→ Exercise objective: Although the data below contains pictures, please reproduce only its words, exactly.

→ Dataset content:
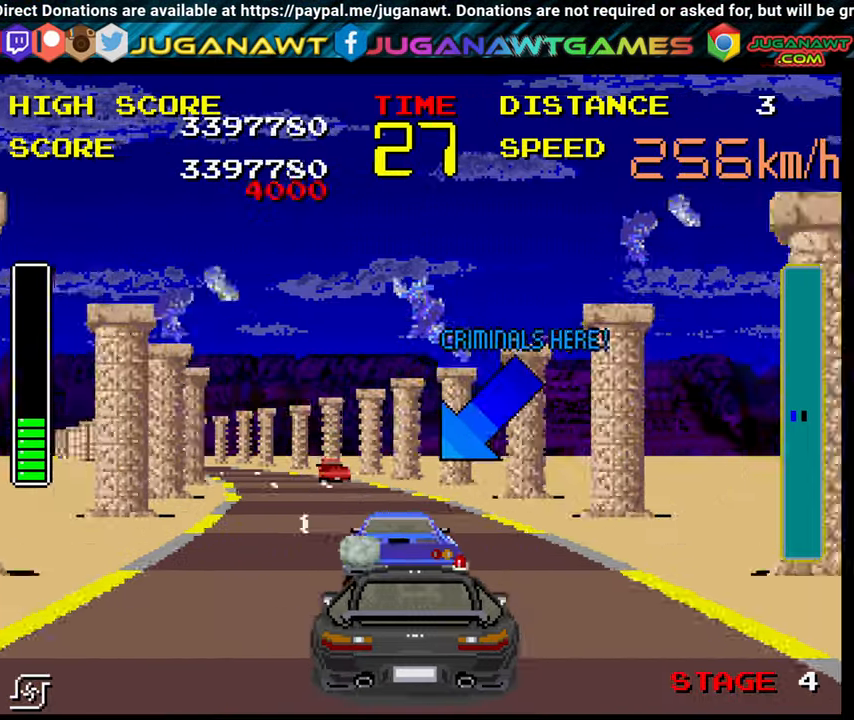
{"buttons": ["B"], "left_stick": "up-left", "right_stick": "center", "events": []}
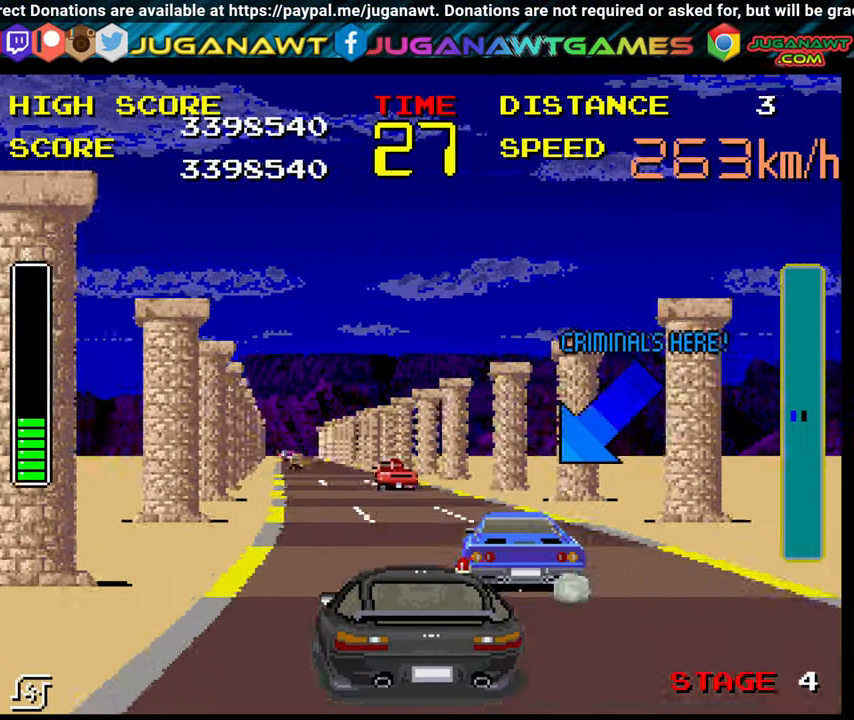
{"buttons": ["B"], "left_stick": "center", "right_stick": "center", "events": [[67, "left_stick", "center"], [150, "left_stick", "right"], [367, "left_stick", "center"], [434, "left_stick", "left"], [484, "left_stick", "center"]]}
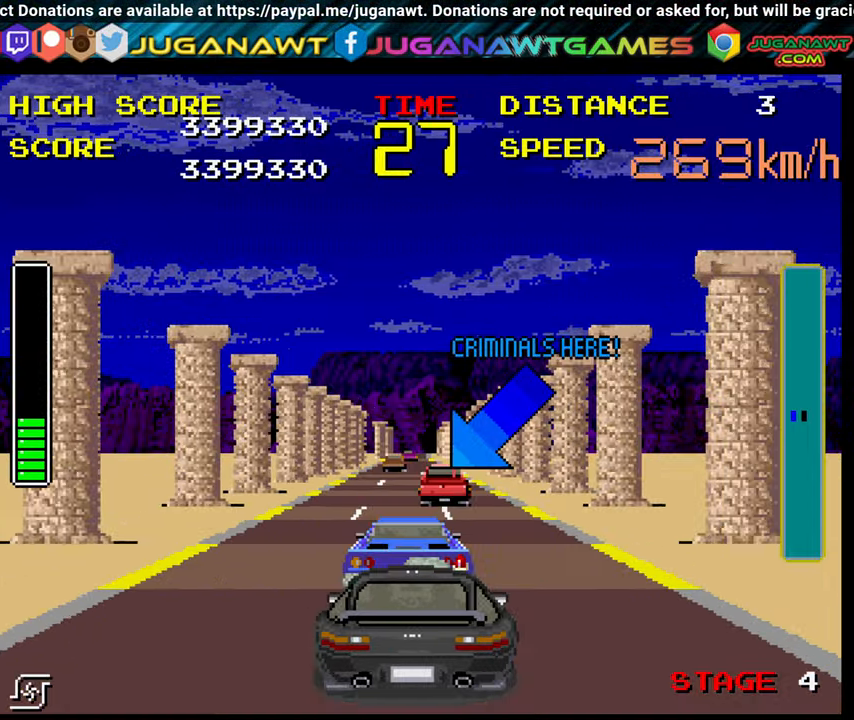
{"buttons": ["B"], "left_stick": "center", "right_stick": "center", "events": [[34, "left_stick", "right"], [134, "left_stick", "up-left"], [267, "left_stick", "center"]]}
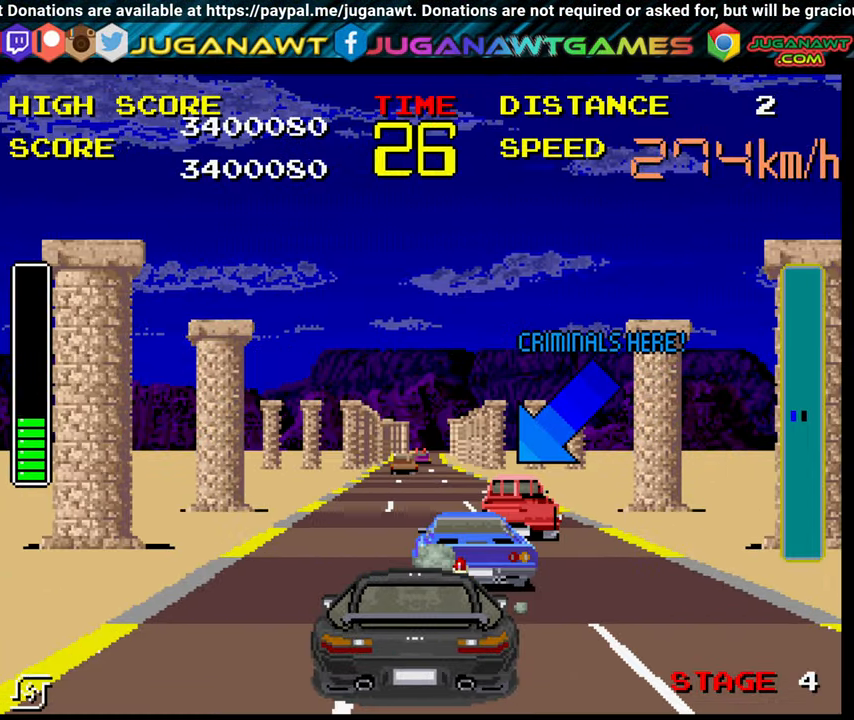
{"buttons": ["B"], "left_stick": "up-left", "right_stick": "center", "events": [[317, "left_stick", "up-left"]]}
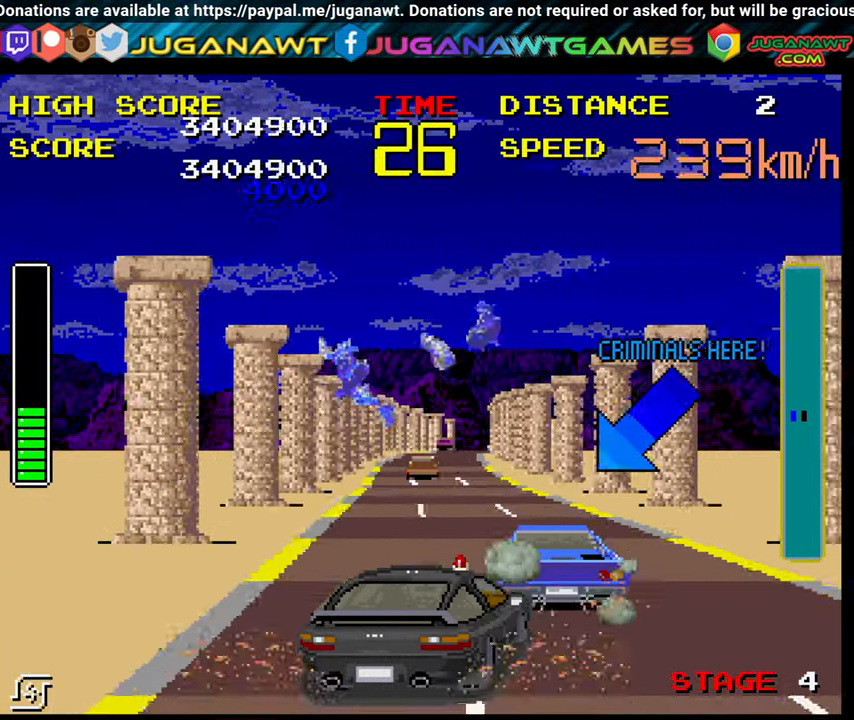
{"buttons": ["B"], "left_stick": "right", "right_stick": "center", "events": [[184, "left_stick", "right"]]}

→ Response for this exercise:
{"buttons": ["B"], "left_stick": "up-left", "right_stick": "center", "events": []}
{"buttons": ["B"], "left_stick": "center", "right_stick": "center", "events": [[67, "left_stick", "center"], [150, "left_stick", "right"], [367, "left_stick", "center"], [434, "left_stick", "left"], [484, "left_stick", "center"]]}
{"buttons": ["B"], "left_stick": "center", "right_stick": "center", "events": [[34, "left_stick", "right"], [134, "left_stick", "up-left"], [267, "left_stick", "center"]]}
{"buttons": ["B"], "left_stick": "up-left", "right_stick": "center", "events": [[317, "left_stick", "up-left"]]}
{"buttons": ["B"], "left_stick": "right", "right_stick": "center", "events": [[184, "left_stick", "right"]]}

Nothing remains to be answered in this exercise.